Namibian weaner producers face financial strain

Staff Reporter

THE weaner value chain is facing significant pressure as Namibian weaner producers are operating at a loss when factoring in costs for land, taxes, and management.

This was highlighted by the Namibia Agricultural Union (NAU), which explained that the primary reason weaner producers are facing severe financial pressure is that land, taxes, and management costs have increased by 61% since 2017, largely driven by international conflicts, while the price of weaners has dropped by 23% over the same period.

“As a result, producers have been forced to seek alternative income sources or reduce their breeding herds to survive,” NAU explained.

Citing the Livestock Producers’ Organisation (LPO), NAU revealed that Namibia exported around 180,000 live cattle to South Africa in 2024, representing approximately 6.4% of the cattle slaughtered in South Africa.
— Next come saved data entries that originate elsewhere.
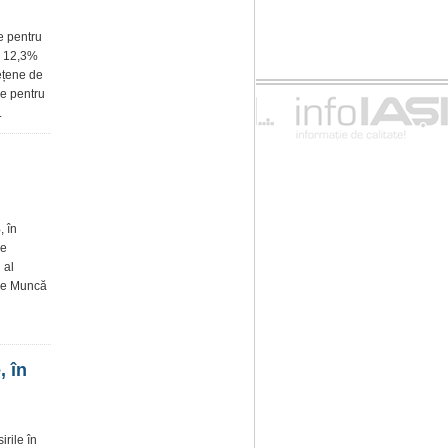
re pentru
cu 12,3%
dețene de
re pentru
.
, în
de
 al
 de Muncă
, în
rile în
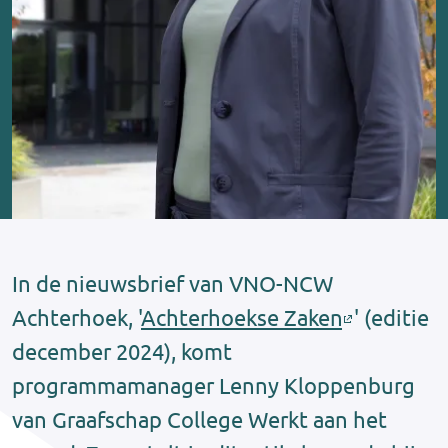
In de nieuwsbrief van VNO-NCW
Achterhoek, '
Achterhoekse Zaken
' (editie
december 2024), komt
programmamanager Lenny Kloppenburg
van Graafschap College Werkt aan het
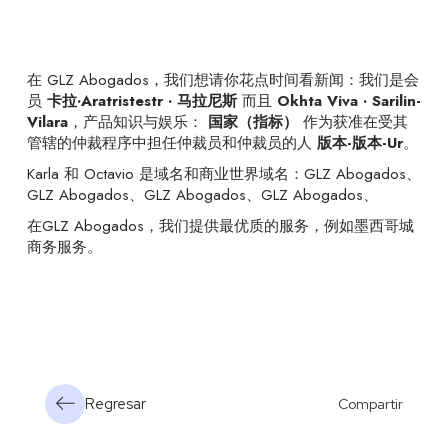
在 GLZ Abogados，我们想请你花点时间看新闻：我们是会
员
卡拉·Aratristestr · 马拉尼斯
而且
Okhta Viva · Sarilin-
Vilara
，产品知识与娱乐：
国家（指标）
作为获准在受其
管辖的仲裁程序中担任仲裁员和仲裁员的人
版本-版本-Ur
。
Karla 和 Octavio 是域名和商业世界域名：GLZ Abogados、
GLZ Abogados、GLZ Abogados、GLZ Abogados、
在GLZ Abogados，我们提供最优质的服务，例如墨西哥城
商务服务。
Regresar
Compartir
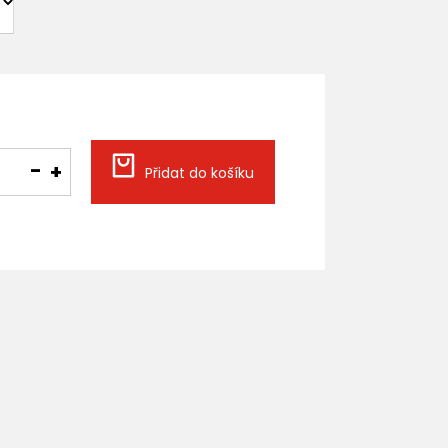
Přidat do košíku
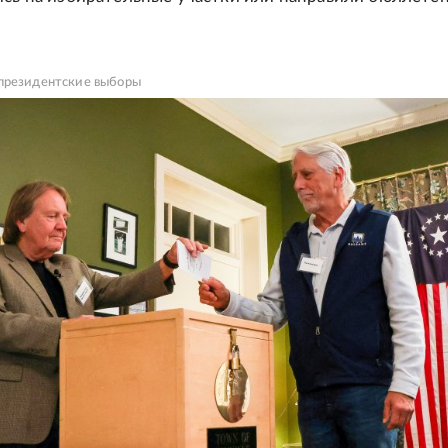
президентские выборы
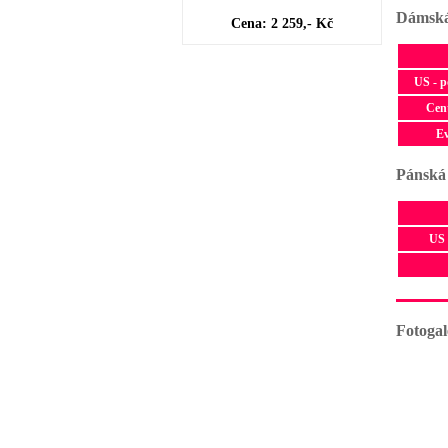
Dámská
Cena: 2 259,- Kč
US - 
Cen
E
Pánská
US 
Fotogal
NAU further revealed that between 2022 and 2024, South Africa had slaughtered a total of 7.85 million cattle, while Namibia had exported a total of 468,000 live cattle, accounting for 5.9% of the total slaughter in South Africa.

“Despite Namibian weaner exports making up only around 6% of total cattle slaughtered in South Africa, there were emotional claims at the start of 2025 that imports of weaners from Namibia were contributing to the low weaner prices in South Africa,” NAU added.

NAU explained that the key profit drivers for extensive primary meat producers are currently limited to stocking rates per hectare, the efficiency of converting grass to meat, price per kilogram, and cost per hectare.

NAU assured that the LPO is consistently engaging with its counterparts in South Africa and Botswana to ensure mutual understanding of the matter and to address matters of common interest. However, NAU revealed that Namibian weaner exports, particularly to the South African market, are projected to decline in the long term.

“Namibia has a strong focus on exporting meat to international markets, and four beef export abattoirs will be operational in 2026. Although South Africa will remain an important market for weaners, local market competition is expected to increase, and weaner exports to South Africa are projected to decline in the long term. The weaner value chain is therefore under immense pressure across Southern Africa. Everyone is waiting for the recovery of consumer purchasing power, after which a price increase in weaner prices is expected,” NAU added.